Rubén Darío Buitrón

¿Esos colores los has pintado tú o alguien te los pintó?

¿Los eligiste tú o alguien o alguna circunstancia te les impuso?

Cuando atardeces gris desde que te levantas en la mañana, ¿se lo debes a alguien o a ti mismo?

Y cuando estás de rojo intenso o de amarillo sol o de jardín multicolor o de azul eléctrico, ¿quién eres?

Tú.

Solo tú debes ser el Picasso o el Miguel Ángel o el Da Vinci o el Warhold o el Dalí o la Frida Khalo de tu propia vida.

¿Por qué dejas que otras personas y otros ambientes te conviertan en una pintura abstracta o en una acuarela mal combinada o en un carboncillo que un día irá borrándose de esas mismas personas y de esos mismo ambientes?

¿Por qué dejas que alguien que no te ama tome un borrador, un trapo, un secante, una brocha blanca y te deje sin colores?

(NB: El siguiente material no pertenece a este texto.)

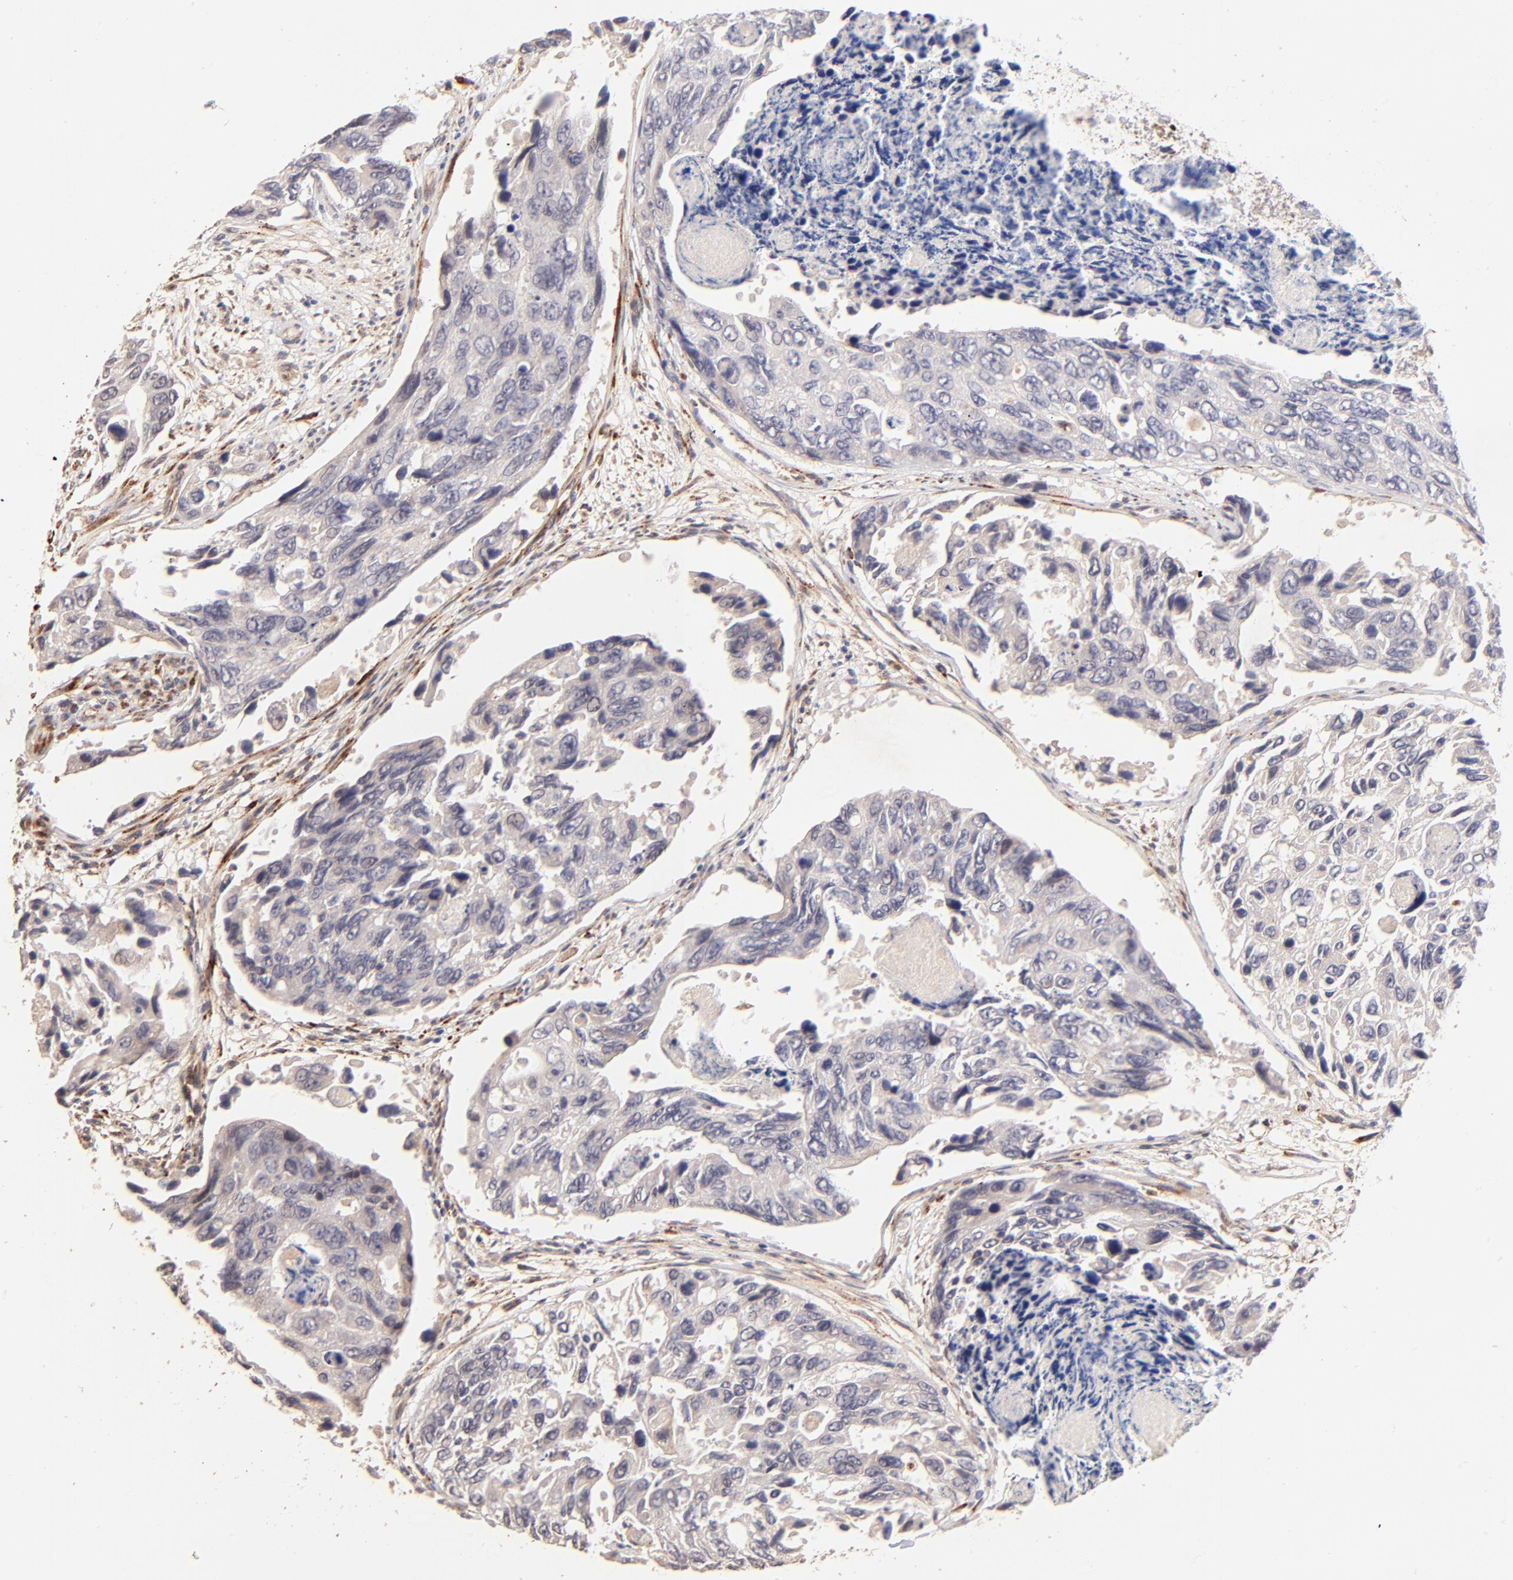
{"staining": {"intensity": "negative", "quantity": "none", "location": "none"}, "tissue": "colorectal cancer", "cell_type": "Tumor cells", "image_type": "cancer", "snomed": [{"axis": "morphology", "description": "Adenocarcinoma, NOS"}, {"axis": "topography", "description": "Colon"}], "caption": "Micrograph shows no protein positivity in tumor cells of colorectal adenocarcinoma tissue. (DAB immunohistochemistry (IHC) with hematoxylin counter stain).", "gene": "SPARC", "patient": {"sex": "female", "age": 86}}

Píntate a ti mismo cada mañana.

Píntate a ti mismo cada noche.

Píntate de los colores que te den las ganas. De los colores que eres, no de los colores que otros no sienten.

Píntate como quieras que los demás te miren pero, sobre todo, píntate como quieras mirarte a ti mismo.

Píntate, déjate brillar, contagia de tonos intensos en cada momento de tu existencia.

En tu trabajo, en tu casa, en tu familia, en tu cotidianidad, en el amor, en la amistad, en el compañerismo, en la tarea más sencilla que tengas, en el acto de solidaridad más generoso y sacrificado que puedas hacer.

El color de tu vida es el color que tus pinceles determinen. No es el color que los pinceles de otros te lo impongan.

Siempre habrá gente que quiera dibujarte de colores grises, que pretenda llenarte de sombras.

Siempre habrá gente que trate de que la ropa que llevas en el alma sean de tono tristeza o de tono depresión o de tono angustia o de tono impersonal o de tono cansancio de vida.

Brilla con tus cristales y tus transparencias. Contagia de soles al mundo. Invade de arcoiris los espacios donde vas.

No es el color que los pinceles de otros te lo impongan porque esos otros solo querrán verte monótono, es decir, de un solo tono, rutinario, simple. Intrascendente.

El color de tu vida es el que tus pinceles determinen.